EU seeks clarification on Italy post-COVID plan, freezes 19 billion euros
By Giuseppe Fonte and Gavin Jones
ROME (Reuters) – The European Commission has frozen an overdue 19-billion-euro ($20.50 billion) tranche of post-pandemic funds for Italy, requesting clarification over Rome’s efforts to meet the “targets and milestone” needed to unlock the money.
Italy and the Commission “agreed to extend the assessment phase by one month to allow the Commission services to complete its technical … verification activities,” Italian Prime Minister Giorgia Meloni’s office said on Monday.
The 19-billion-euro tranche is related to the 55 targets and milestones in Italy’s pandemic Recovery Plan that were supposed to be reached in the second half of last year. The green light from Brussels was originally expected by the end of February.
The extra time means Italy has now until the end of April to persuade Brussels to release the funds, a government source told Reuters.
Rome has so far secured almost 67 billion euros of the roughly 200 billion it is due to receive through 2026, dependent on it achieving Brussels’ policy prescriptions.
Three Recovery Plan measures that were approved by Meloni’s predecessor Mario Draghi “are subject to further assessment,” the statement said, mentioning in particular a reform of business licences for the management of the country’s ports.
The Commission is proposing to limit the maximum duration of these concessions, the Italian government statement said.

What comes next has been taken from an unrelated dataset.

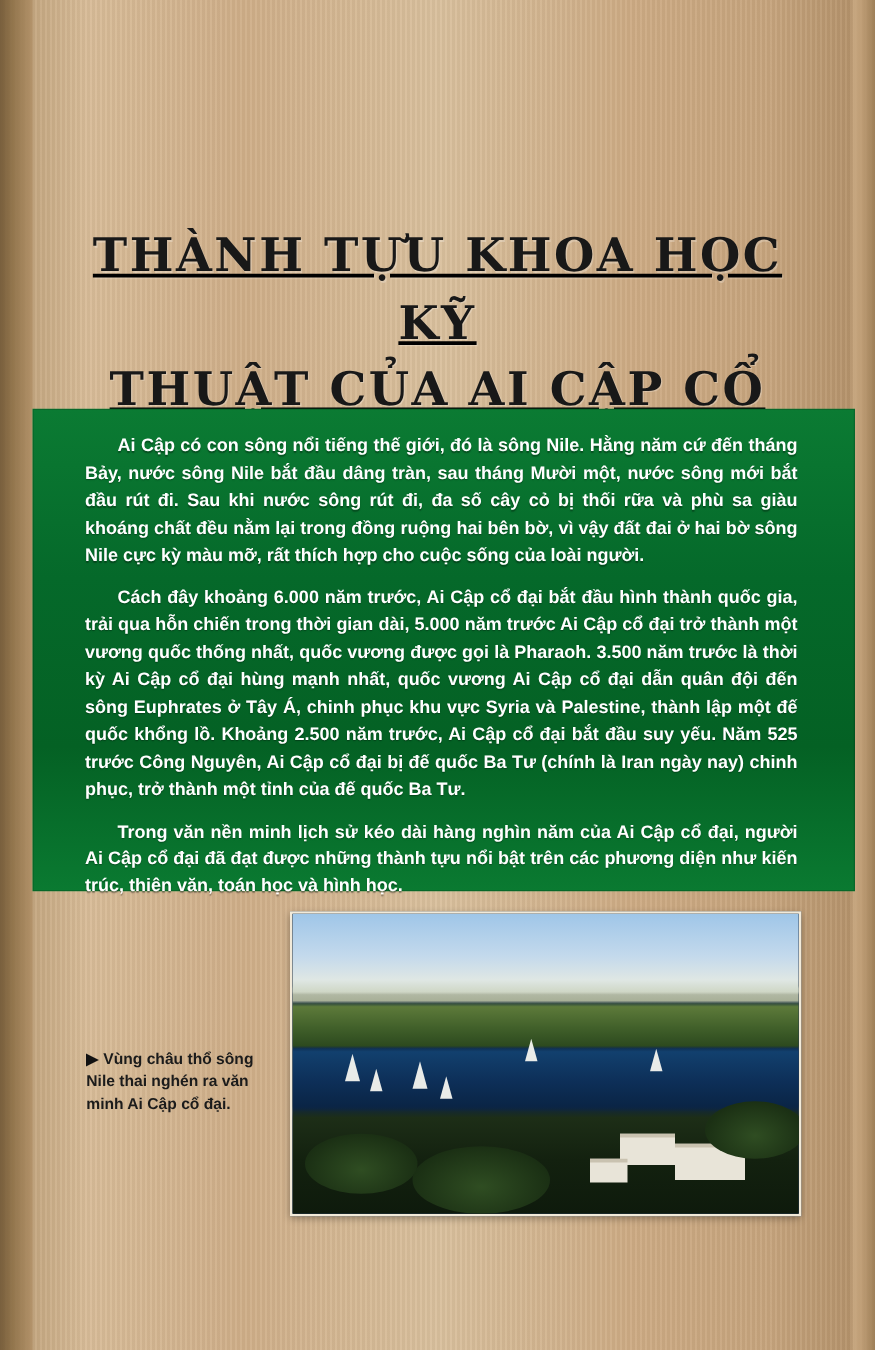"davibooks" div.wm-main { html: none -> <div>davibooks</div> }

Italy is the single-largest beneficiary of the EU post-COVID Recovery Fund, and meeting the goals agreed with Brussels is one of the main challenges for Meloni’s rightist government that took office in October.
Rome is eligible for a further 34 billion euros in 2023, split into two tranches, provided it can meet all 96 objectives set for this year.
To gain some flexibility, EU Affairs Minister Raffaele Fitto has said the government is in talks with Brussels to replace some projects from its original recovery plan, which it now realises it cannot complete by a 2026 deadline.
These would be replaced with less ambitious programmes that can be completed on time, while the original ones could be financed from separate European Union funds that can be spent until 2029.
Italy is also behind schedule in actually using the funds it has received.
The initial timetable set out in 2021 envisaged spending more than 40 billion euros of them by 2022, but this goal was repeatedly revised down and was most recently set at around 20 billion euros.